VLP particle size is larger, priority is given to Crysto Shell 700, VLP particle size is smaller, priority is given to Crysto Shell 400, specific needs to balance the yield and purity according to the test results to comprehensively consider.
MoSphere 50V Q / DEAE is the best medium for purification because of the large size of virus particles.
VLP Purification Protocol I
Step ① Compound mode chromatography purification:
Crystto Shell 700 / 400 (anion exchange and hydrophobic dual function) complex mode chromatography medium is used to adsorb host cell impurities. VLP has a large molecular weight and is directly passed through. This step can remove 85% of host proteins.

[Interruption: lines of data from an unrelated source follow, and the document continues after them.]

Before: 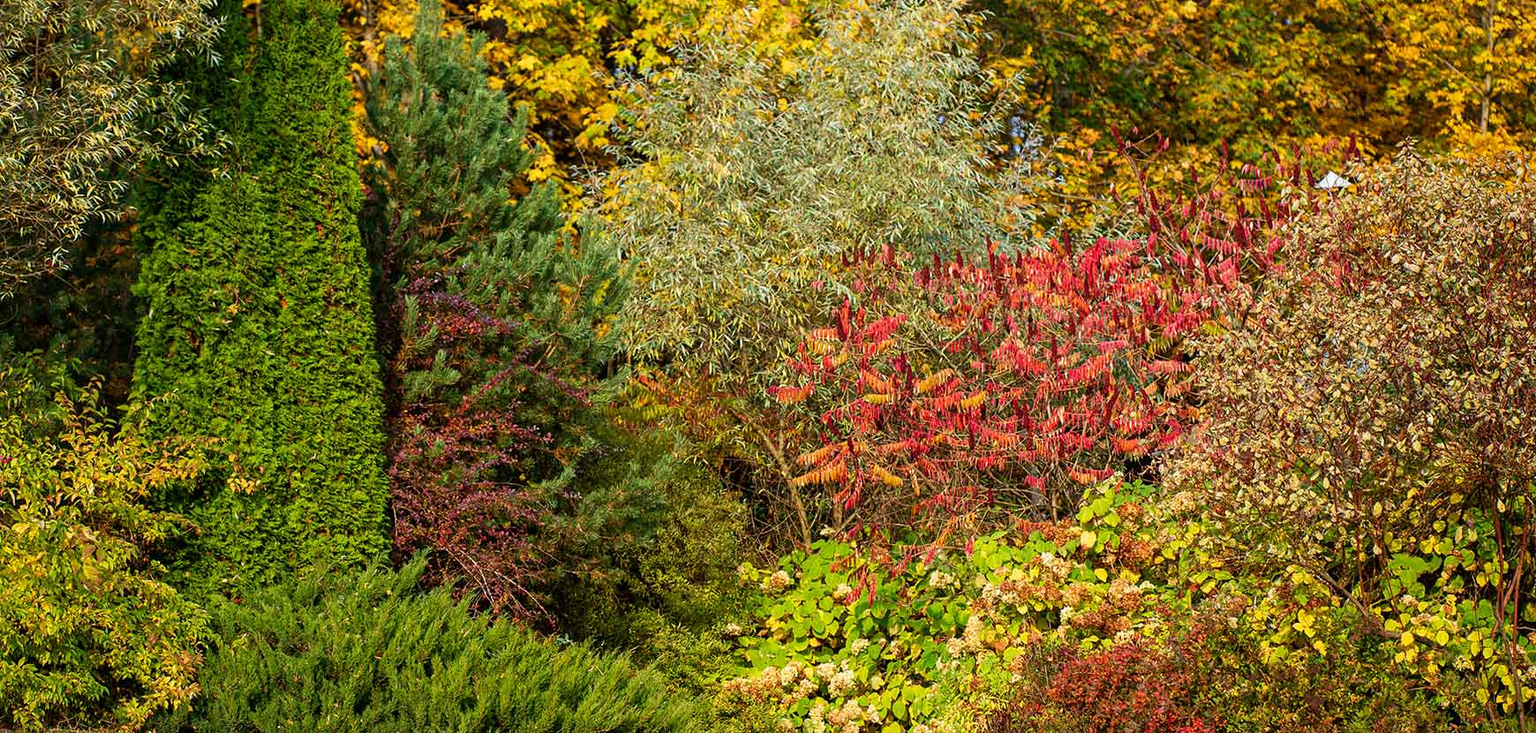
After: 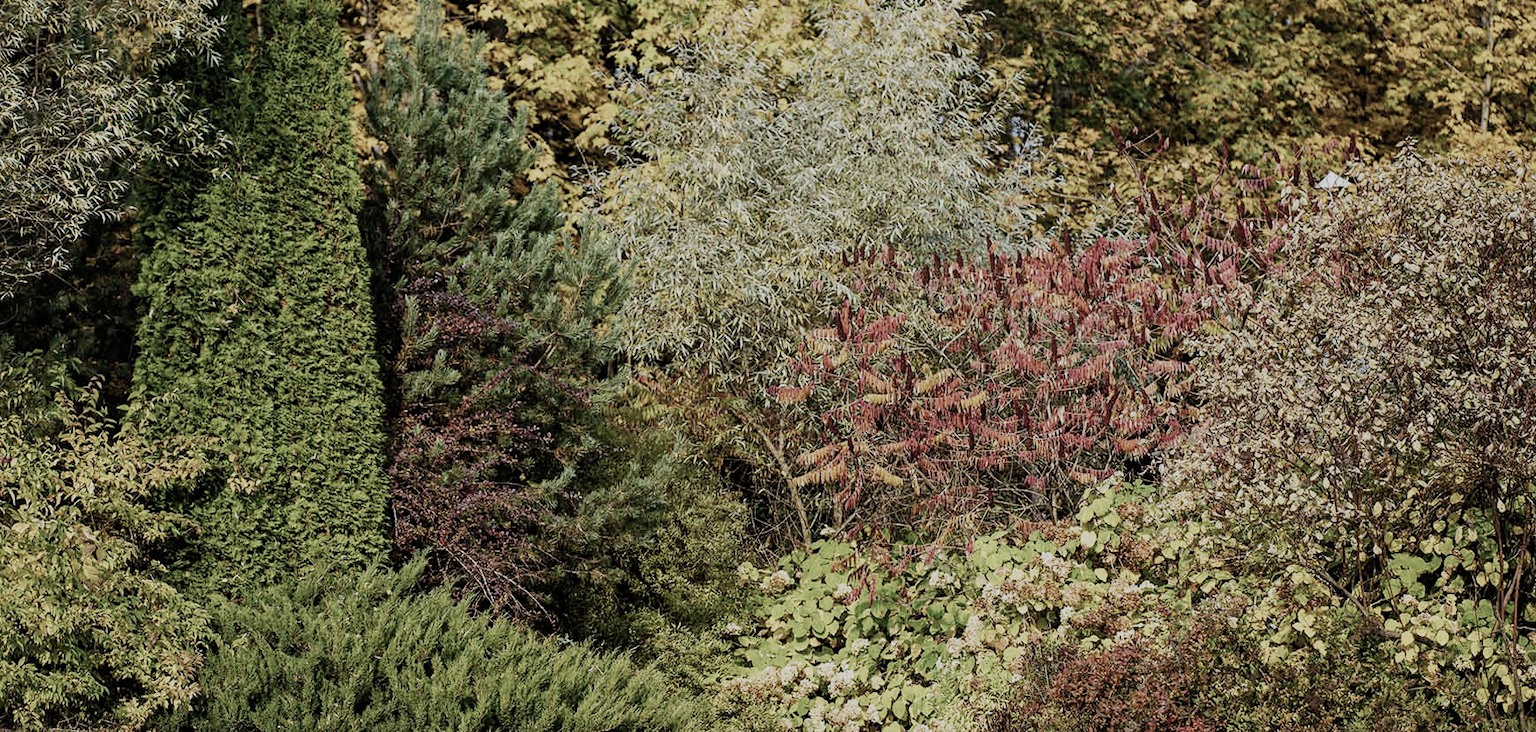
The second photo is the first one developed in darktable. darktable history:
shadows and highlights: radius 106.61, shadows 23.51, highlights -59.43, low approximation 0.01, soften with gaussian
filmic rgb: black relative exposure -7.65 EV, white relative exposure 3.98 EV, hardness 4.01, contrast 1.097, highlights saturation mix -29.95%, preserve chrominance no, color science v5 (2021), contrast in shadows safe, contrast in highlights safe
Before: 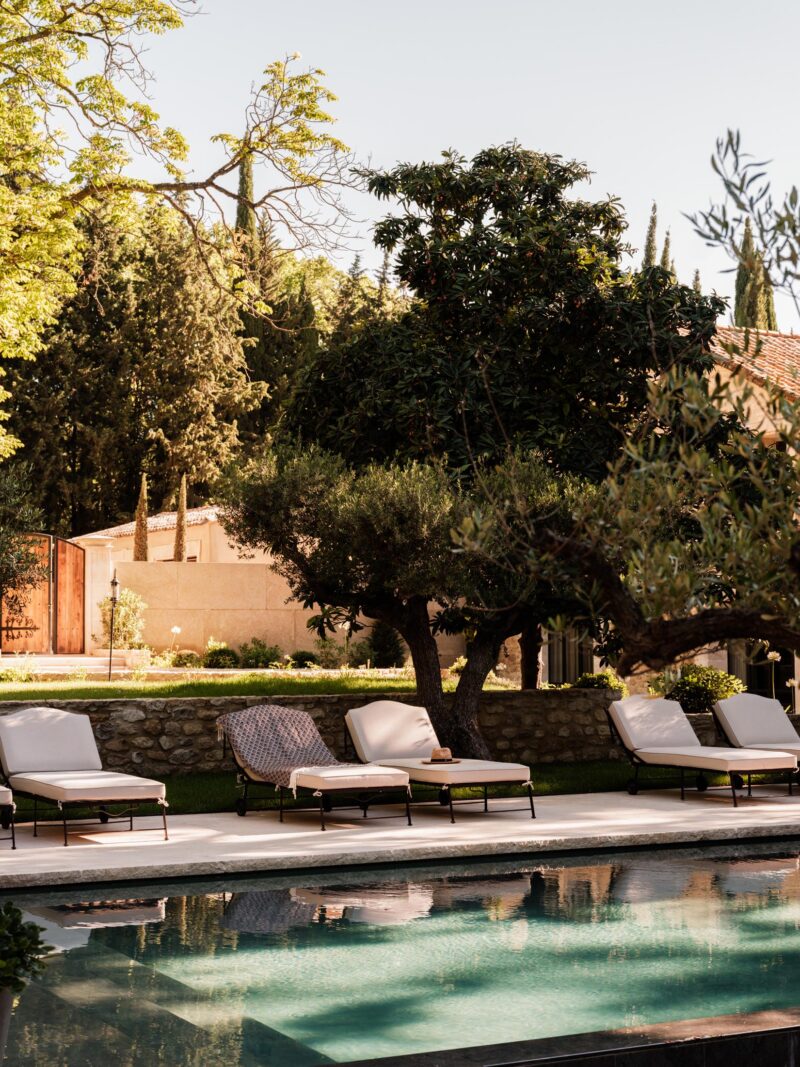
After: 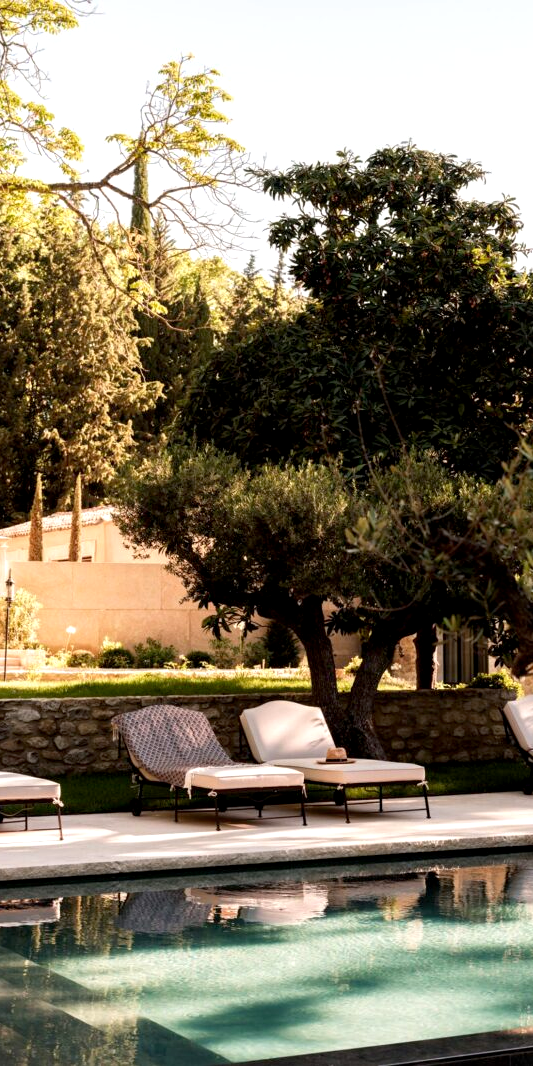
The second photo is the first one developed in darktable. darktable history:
crop and rotate: left 13.342%, right 19.991%
exposure: black level correction 0.003, exposure 0.383 EV, compensate highlight preservation false
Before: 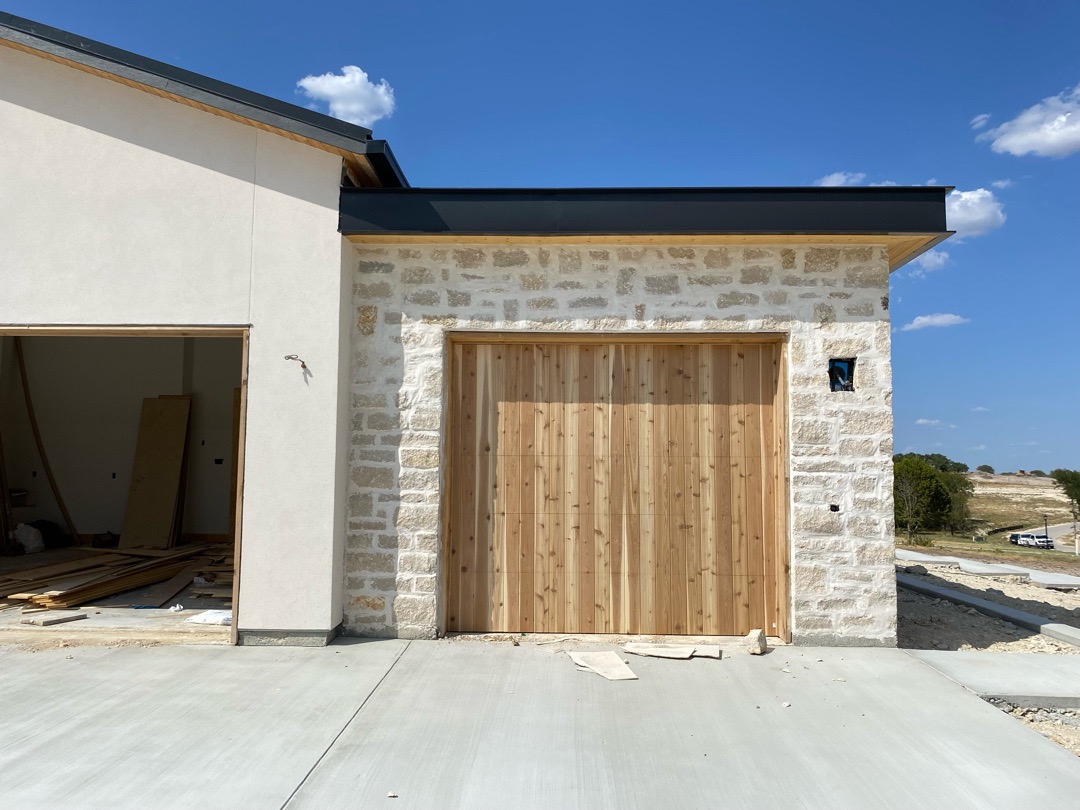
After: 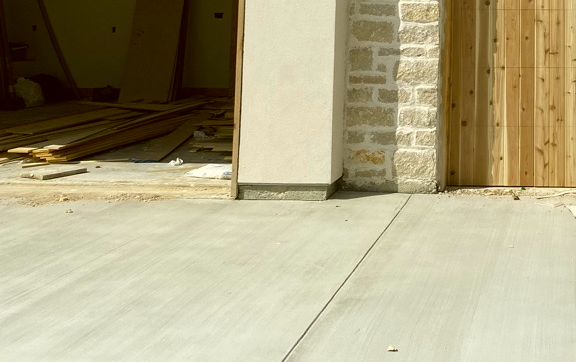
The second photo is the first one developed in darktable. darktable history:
crop and rotate: top 55.123%, right 46.583%, bottom 0.111%
color correction: highlights a* -1.48, highlights b* 10.3, shadows a* 0.851, shadows b* 19.96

PS: Crysto Shell has a smaller pore size than Capto Core to ensure recovery.
Step 2 Ion exchange chromatography purification:
Purification was performed using MoSphere 50V Q / DEAE ultra-large pore anion exchange chromatography medium.
VLP Purification Scheme II
Step ① Compound mode chromatography purification:
AdMix Chromrose FF (anion exchange and hydrophobic dual function) complex mode chromatography medium is used to adsorb host cell impurities. VLP molecules are large and exclude direct flow through. This step can remove 80% of host proteins. (VLP particle size>80nm)
Step 2 Ion exchange chromatography purification:
Purification was performed using MoSphere 50V Q / DEAE ultra-large pore anion exchange chromatography medium.
PS: This option is cheaper than [Option 1] and can be used as a cost-saving alternative.
Coated VLP purification application case
Project Background: The customer sample is an enveloped virus antigen VLP vaccine. Many fillers screened in the market cannot meet the requirements. Only an imported brand of strong anionic medium can meet the binding requirements. There is no flow through, but the load is relatively low. After the customer replaced Kono super porous ion exchange medium, in the case of high salt, not only the combination is good, but also the loading capacity is improved, which can completely realize the localization of packing replacement.
Kono Products: MoSphere 50V Q Ultra-large pore anion exchange media
Project progress: pilot test.
Test results:
MoSphere 50V Q ultra-large pore ion exchange medium was used, and no flow breakthrough occurred under high salt condition.
VLP vaccine purification protocols are more than these, and VLP from the same family of viruses may have complex surface characteristics. For example, different strains of influenza VLP have differences in surface antigens, which requires adjusting purification strategies to local conditions.
In summary, Kono's MoSphere 50 series ultra-large pore chromatography media are essential and one of the most efficient separation vectors in the downstream purification process of viral particle (VLP) vaccines.
Products that match market demand are valuable
Konosay's ultra-large pore filler has been widely used in the separation and purification of viruses, VLP, AAV vectors, plasmids, exosomes, mRNA and ultra-large protein molecules, and fully demonstrated its superiority in purification, successfully helping customers solve purification problems one by one, and effectively helping customers achieve cost reduction and efficiency.